■ **PAGE TEXT**
╔══

Add a new element to HTML representing a link to a transcript for the parent media resource. This requires choosing a name - in the following we have used relateTranscript as a placeholder name, to avoid conflicting with the proposed transcript container element - and defining a new element definition as follows:

The relateTranscript element

Categories:
None.
Contexts in which this element can be used:
As a child of a media element.
Content model:
Empty.
Content attributes:
Global attributes
src - URL of the transcript
type - the MIME type of the transcript
Tag omission in text/html:
No end tag
Allowed ARIA role attribute values:
This could be rendered as a liveregion controlled by the media resource, or a control for the media resource.
Allowed ARIA state and property attributes:
rendering, interactive states?
Any aria-* attributes applicable to the allowed roles.

╚══

■ **CHECK YOUR UNDERSTANDING**
1/ Repeat part of the relateTranscript proposal word for word. Begin at the words "Contexts in which" and stop after "rendering, interactive states?".
2/ Carry on writing the relateTranscript proposal, picking up right after its final line.
The material that comes next is taken from a separate source.

■ **RECORDED INFORMATION**
╔══

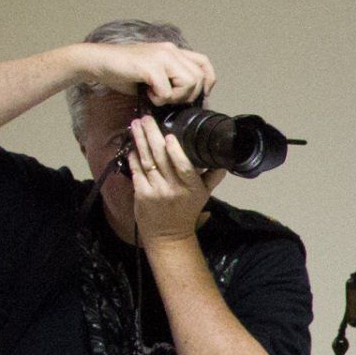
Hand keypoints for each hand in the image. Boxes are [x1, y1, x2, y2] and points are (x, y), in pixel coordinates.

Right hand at [77, 41, 215, 106]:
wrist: (98, 62)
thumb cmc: (124, 71)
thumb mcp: (155, 73)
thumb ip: (172, 78)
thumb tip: (188, 98)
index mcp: (173, 51)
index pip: (204, 63)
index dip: (207, 82)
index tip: (195, 95)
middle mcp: (170, 50)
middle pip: (199, 78)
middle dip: (187, 95)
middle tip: (168, 97)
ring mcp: (161, 56)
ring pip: (188, 83)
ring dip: (174, 96)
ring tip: (157, 95)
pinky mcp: (150, 66)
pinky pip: (167, 91)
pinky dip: (158, 98)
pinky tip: (146, 93)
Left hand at [125, 116, 226, 243]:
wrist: (168, 236)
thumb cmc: (186, 212)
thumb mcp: (204, 196)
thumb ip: (212, 177)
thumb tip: (223, 161)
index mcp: (191, 188)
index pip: (184, 167)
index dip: (176, 151)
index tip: (170, 135)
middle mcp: (173, 189)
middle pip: (161, 158)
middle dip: (152, 135)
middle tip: (146, 118)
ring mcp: (155, 191)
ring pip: (147, 161)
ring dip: (139, 141)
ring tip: (136, 124)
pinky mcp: (141, 194)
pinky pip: (136, 171)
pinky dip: (133, 157)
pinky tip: (132, 145)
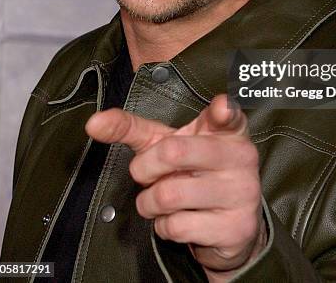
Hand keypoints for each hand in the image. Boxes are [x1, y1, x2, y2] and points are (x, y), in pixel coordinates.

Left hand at [85, 94, 265, 278]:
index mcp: (226, 130)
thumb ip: (130, 128)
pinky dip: (164, 226)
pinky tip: (180, 220)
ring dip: (150, 203)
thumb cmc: (191, 171)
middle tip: (148, 174)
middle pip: (172, 153)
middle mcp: (240, 156)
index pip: (230, 115)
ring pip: (168, 195)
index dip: (224, 111)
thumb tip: (93, 122)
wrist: (226, 224)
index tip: (221, 108)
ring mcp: (242, 192)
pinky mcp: (236, 227)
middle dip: (144, 168)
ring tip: (162, 199)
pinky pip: (177, 226)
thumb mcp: (163, 144)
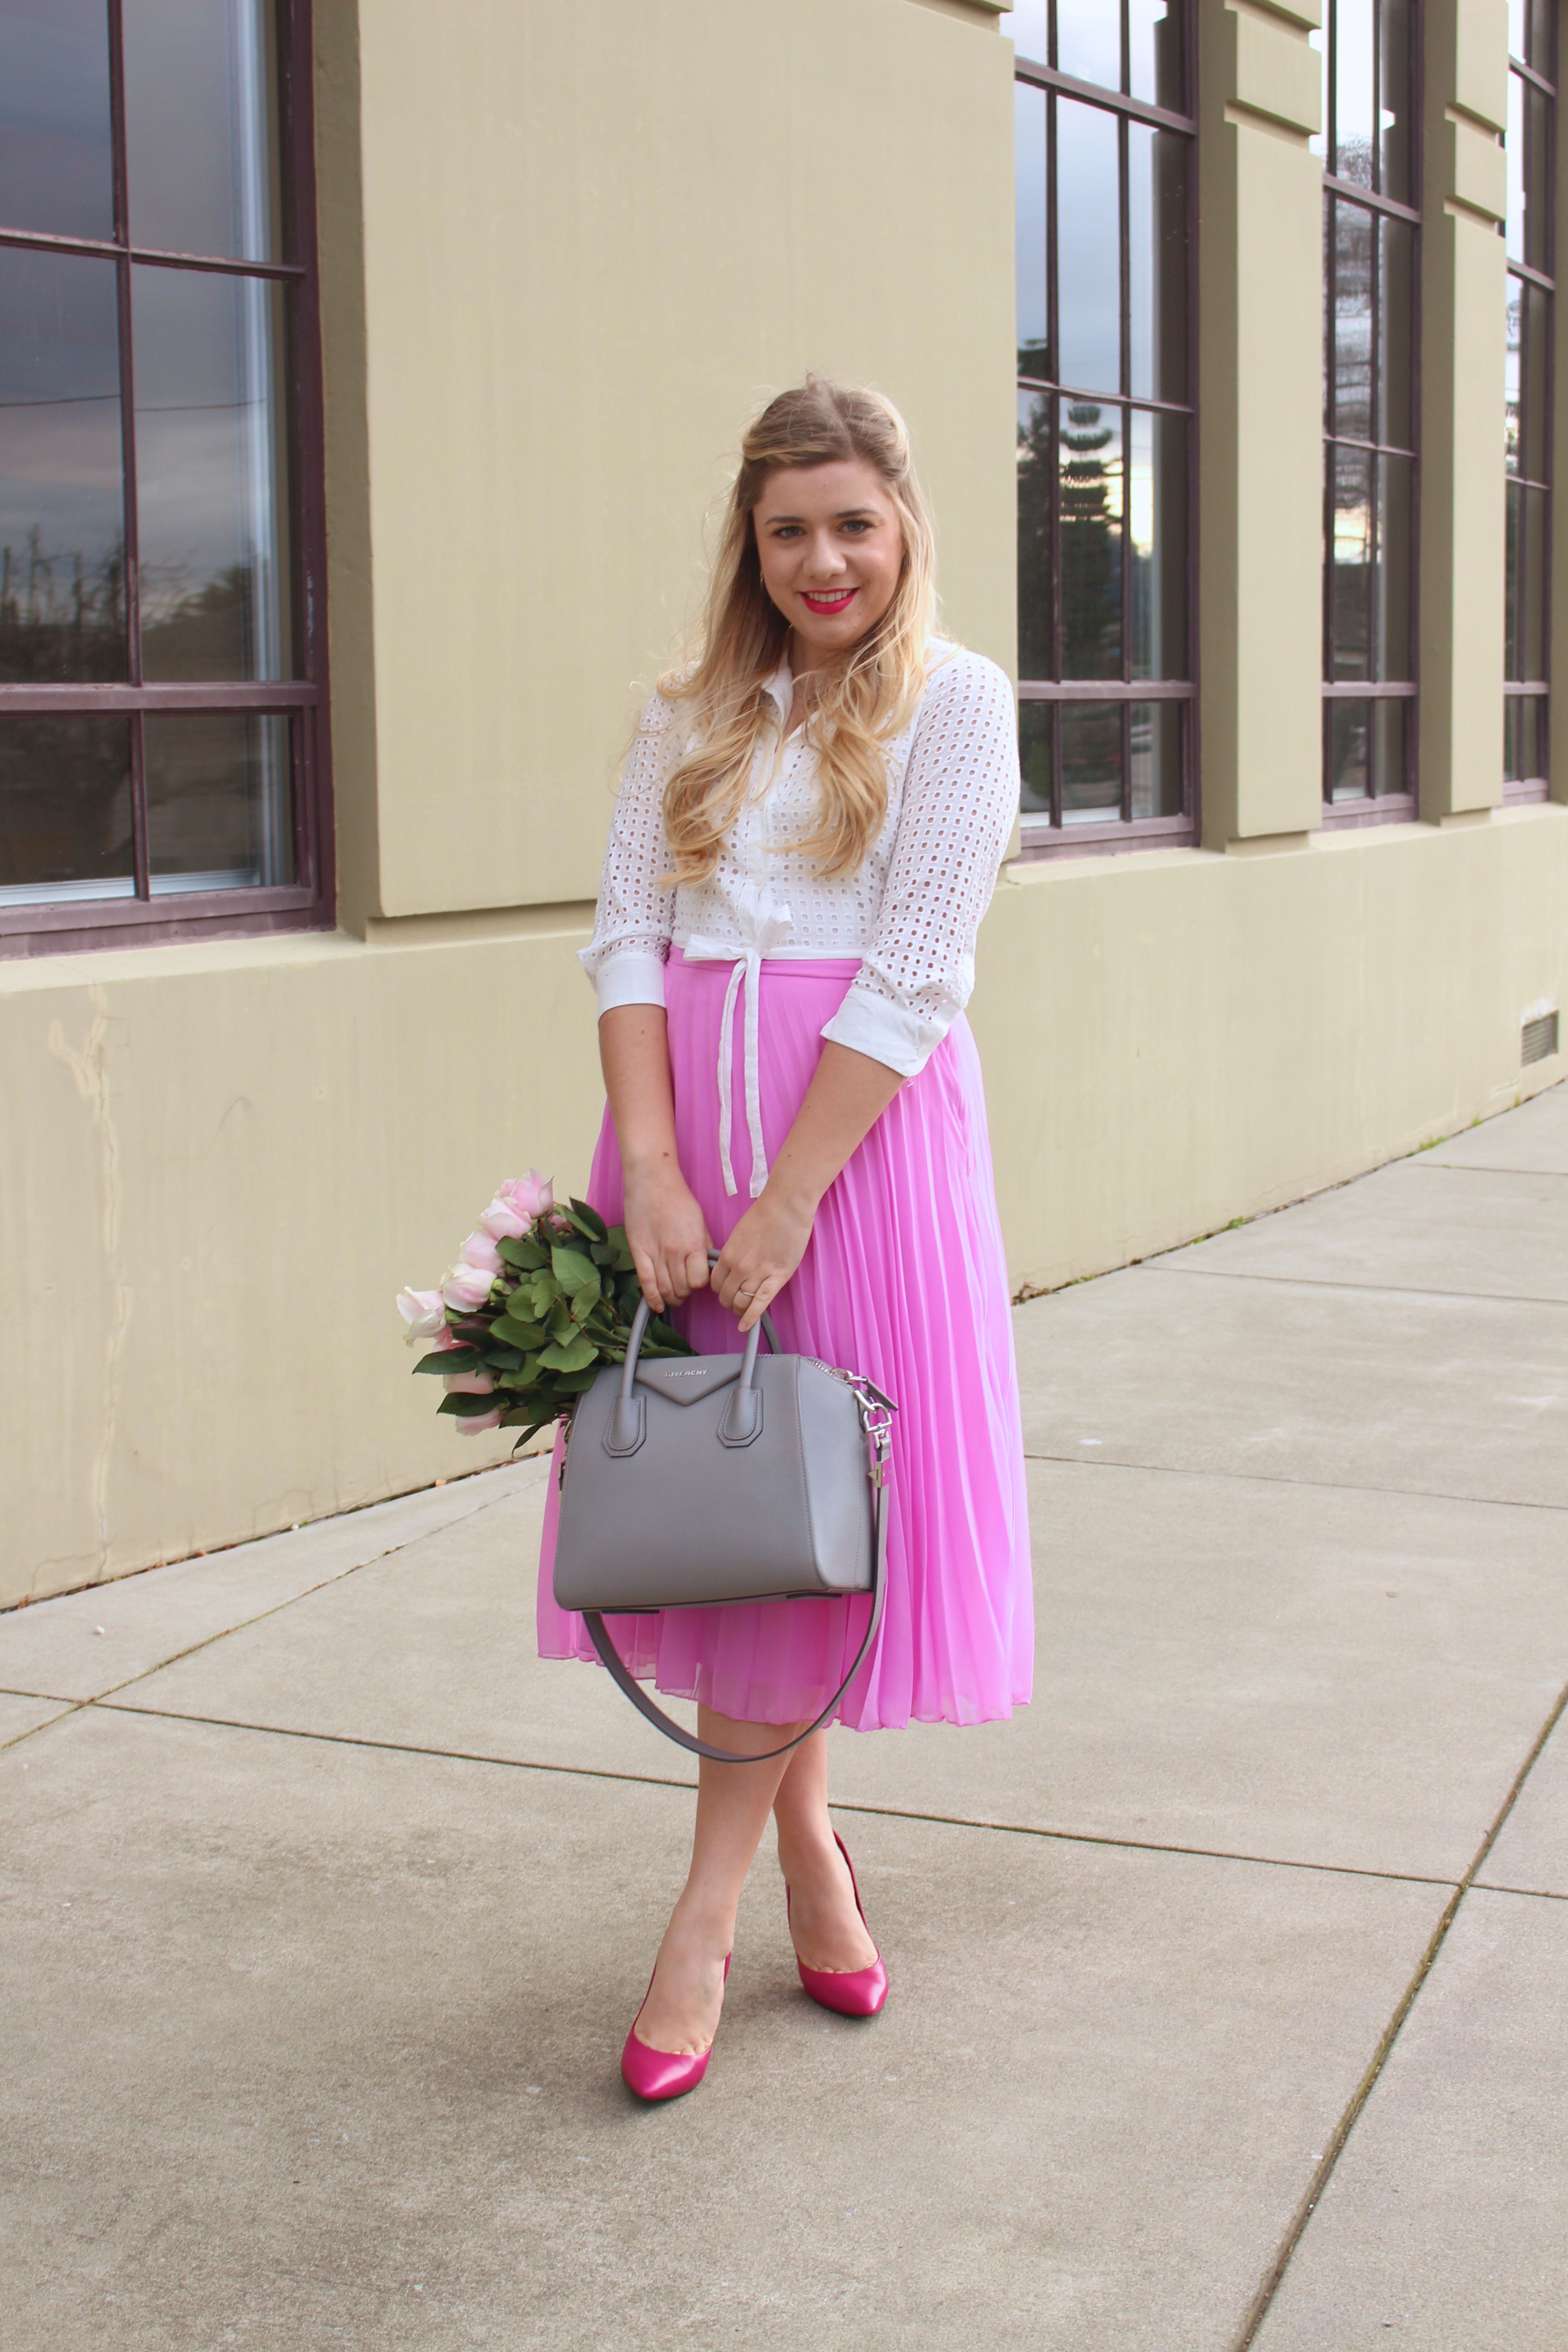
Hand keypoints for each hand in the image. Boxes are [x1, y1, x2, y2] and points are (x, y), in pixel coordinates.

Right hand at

╚══

■ **SET OF ANSWERS**
1/
Contexts in which this element can be used:
As a child of a media element.
Content model:
Empty.
Content attributes:
Global attributes
src - URL of the transcript
type - the MIME type of the transcript
Tag omission in text/html:
No end tag
Allowed ARIA role attribute values:
This could be rendered as a liveregion controlled by the media resource, or a control for the media resource.
Allowed ARIA state and property attributes:
rendering, interactive states?

2/
DOM interface:
interface HTMLRelateTranscriptElement : HTMLElement {
           attribute DOMString src;
           attribute DOMString type;
           attribute DOMString media;
};

Example 2: Using a relateTranscript element

<video controls>
  <source src="video.rm">
  <!-- A link to a transcript within the same document -->
    <relateTranscript title="English transcript" href="#theText">
  <!-- A link to an external transcript in french uses hreflang -->
    <relateTranscript hreflang="fr"
       href="http://transcripts.example.fr/qqchose#laTexte"
       lang="fr" title="Transcription en francais">
  <track kind="captions" src="YouGetTheIdea?Right" lang="ru">
</video>

<transcript id="theText">This is the english language transcript... </transcript>

Alternative approach: Use the source element

The source element represents a version of the media resource that can be presented as an alternative to others. This is what a transcript is.

This approach is not preferred as it will involve complex changes.

The element currently allows a MIME type attribute and a media query that can be used to determine when to render a given version. However, although transcripts are likely to have MIME types that are different from those used for audio or video resources, relying on this difference as a heuristic seems a weak approach to identifying a transcript.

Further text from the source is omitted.